Humanity is exalted not because we are so far above other living creatures, but because knowing them well elevates the very concept of life. E.O. Wilson, 1984

18 Oct 2011

Perceptions of the Paleolithics

Horse at Lascaux

On the walls of caves across the globe, from the steppes of Eurasia, and the tundra of Siberia, to the Saharan desert, testimonies up to 1.4 million years old reveal the perceptions of our ancestors. But rather than depict an accurate image of the world around them, these first manifestations of an artistic culture display a scenography of spiritual power. Moreover, a fixation on certain elements is unusually consistent across the distribution of all of our ancestors geographic range. It is the herbivoires which captivated the facination of those early hunter gathers, with figural representations of buffalo, deer and equid species far out weighing images of carnivores, or other assemblages such as fish and bird species. According to paleontological records, the abundance of these representations does not match the local abundance of species.

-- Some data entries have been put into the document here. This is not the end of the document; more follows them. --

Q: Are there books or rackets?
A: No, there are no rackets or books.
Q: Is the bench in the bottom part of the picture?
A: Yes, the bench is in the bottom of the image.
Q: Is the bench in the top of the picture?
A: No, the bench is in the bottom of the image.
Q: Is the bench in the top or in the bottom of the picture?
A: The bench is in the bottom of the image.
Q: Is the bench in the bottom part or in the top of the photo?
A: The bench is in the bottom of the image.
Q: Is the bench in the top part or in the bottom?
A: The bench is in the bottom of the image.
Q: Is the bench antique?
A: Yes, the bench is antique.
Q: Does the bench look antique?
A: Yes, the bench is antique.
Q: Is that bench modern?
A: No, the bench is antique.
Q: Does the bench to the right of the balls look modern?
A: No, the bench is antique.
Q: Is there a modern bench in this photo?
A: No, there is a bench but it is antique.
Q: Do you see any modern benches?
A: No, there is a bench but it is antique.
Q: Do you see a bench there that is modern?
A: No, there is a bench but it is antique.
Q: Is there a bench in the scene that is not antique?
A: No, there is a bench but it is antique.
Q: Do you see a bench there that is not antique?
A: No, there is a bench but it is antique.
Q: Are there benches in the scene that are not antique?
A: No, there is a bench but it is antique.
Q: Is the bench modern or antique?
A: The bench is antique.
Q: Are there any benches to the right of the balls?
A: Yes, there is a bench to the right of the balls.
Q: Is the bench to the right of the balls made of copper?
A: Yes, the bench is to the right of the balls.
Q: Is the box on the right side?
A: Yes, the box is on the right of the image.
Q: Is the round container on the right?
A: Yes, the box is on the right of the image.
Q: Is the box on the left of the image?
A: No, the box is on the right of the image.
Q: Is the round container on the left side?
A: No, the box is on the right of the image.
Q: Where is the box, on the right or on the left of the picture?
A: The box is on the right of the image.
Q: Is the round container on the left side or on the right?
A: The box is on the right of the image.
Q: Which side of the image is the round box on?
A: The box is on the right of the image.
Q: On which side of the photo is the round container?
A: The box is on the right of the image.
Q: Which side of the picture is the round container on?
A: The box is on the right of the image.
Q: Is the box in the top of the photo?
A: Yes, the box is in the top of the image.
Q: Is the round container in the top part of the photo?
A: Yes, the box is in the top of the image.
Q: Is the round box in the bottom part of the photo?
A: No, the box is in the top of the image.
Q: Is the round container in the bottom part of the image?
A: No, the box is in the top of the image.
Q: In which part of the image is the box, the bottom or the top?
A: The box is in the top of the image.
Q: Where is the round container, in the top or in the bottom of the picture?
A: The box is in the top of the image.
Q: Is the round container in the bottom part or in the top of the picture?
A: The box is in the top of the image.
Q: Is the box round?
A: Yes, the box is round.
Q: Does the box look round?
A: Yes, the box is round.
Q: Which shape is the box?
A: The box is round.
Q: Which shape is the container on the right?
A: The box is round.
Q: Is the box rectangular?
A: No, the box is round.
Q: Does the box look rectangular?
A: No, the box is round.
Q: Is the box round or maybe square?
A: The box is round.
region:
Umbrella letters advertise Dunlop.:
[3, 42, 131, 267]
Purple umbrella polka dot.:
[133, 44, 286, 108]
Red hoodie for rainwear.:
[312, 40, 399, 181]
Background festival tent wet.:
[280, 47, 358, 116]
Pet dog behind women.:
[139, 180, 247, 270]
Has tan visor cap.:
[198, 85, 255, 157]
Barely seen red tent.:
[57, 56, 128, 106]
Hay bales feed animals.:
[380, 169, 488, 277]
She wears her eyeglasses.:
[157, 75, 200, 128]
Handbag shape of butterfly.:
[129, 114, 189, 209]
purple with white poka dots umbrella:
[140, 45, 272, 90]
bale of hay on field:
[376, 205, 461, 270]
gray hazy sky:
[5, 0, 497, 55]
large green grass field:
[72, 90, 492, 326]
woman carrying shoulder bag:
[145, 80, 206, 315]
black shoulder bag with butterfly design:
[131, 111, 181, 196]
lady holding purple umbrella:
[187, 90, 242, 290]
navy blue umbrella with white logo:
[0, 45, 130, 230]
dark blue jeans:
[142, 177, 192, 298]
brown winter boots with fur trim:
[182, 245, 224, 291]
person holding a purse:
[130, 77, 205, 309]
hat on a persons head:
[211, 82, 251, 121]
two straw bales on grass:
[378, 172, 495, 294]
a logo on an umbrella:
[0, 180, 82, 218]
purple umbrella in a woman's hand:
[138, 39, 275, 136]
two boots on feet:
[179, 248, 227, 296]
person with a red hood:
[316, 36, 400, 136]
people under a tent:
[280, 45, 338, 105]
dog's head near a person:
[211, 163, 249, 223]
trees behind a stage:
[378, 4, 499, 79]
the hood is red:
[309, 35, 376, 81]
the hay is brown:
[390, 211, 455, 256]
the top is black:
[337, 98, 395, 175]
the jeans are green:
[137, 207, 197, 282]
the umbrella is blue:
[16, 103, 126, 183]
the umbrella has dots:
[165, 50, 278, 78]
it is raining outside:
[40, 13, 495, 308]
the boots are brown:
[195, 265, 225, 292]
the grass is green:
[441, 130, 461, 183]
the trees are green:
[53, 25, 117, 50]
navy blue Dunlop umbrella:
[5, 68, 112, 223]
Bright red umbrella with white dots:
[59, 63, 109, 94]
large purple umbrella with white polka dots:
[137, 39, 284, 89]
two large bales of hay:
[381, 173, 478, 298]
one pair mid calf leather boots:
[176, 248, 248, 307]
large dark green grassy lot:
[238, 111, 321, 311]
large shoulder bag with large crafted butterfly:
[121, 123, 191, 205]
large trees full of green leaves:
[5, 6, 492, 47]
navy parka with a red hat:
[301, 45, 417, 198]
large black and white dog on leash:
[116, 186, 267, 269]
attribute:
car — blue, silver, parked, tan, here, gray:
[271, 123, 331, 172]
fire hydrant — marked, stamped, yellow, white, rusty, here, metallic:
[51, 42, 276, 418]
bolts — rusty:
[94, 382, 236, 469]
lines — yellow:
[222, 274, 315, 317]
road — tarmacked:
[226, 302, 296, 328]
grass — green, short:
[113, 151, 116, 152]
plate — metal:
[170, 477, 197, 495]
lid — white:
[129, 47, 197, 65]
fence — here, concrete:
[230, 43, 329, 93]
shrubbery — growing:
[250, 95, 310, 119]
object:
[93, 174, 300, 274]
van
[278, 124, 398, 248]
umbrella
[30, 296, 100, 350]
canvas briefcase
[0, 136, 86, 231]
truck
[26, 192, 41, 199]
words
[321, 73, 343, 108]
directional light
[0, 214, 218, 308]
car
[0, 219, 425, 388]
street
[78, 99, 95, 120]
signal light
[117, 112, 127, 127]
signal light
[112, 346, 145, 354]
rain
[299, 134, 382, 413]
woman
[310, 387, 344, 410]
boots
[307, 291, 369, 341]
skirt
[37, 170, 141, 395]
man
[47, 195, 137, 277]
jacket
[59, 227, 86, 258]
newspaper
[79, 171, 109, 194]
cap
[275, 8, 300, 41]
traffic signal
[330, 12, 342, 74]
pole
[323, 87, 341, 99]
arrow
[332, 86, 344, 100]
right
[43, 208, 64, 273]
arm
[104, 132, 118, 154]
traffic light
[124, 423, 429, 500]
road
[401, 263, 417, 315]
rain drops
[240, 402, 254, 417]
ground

Most surprising is a complete absence of pictoral representations of landscapes, hills, rivers, vegetation, nor the moon and the starts. Whatever reason for this is lost in the sands of time, but these images allow paleontologists to make certain estimations about the ancient hominin attitudes to nature, but also to determine the ecology of a landscape which will have long since experienced numerous climatic changes. Under a rocky overhang on the upper escarpment of Tassili n'Ajjer in southern Algeria, depictions of herds of antilope and giraffe illustrate the lush pastures which existed before the expansion of the current desert during the last ice age. Whilst only permitting a glimpse, this rock art leaves a deep impression on our understanding of the blossoming of human kind in an environment and frame of mind where nature played a central role.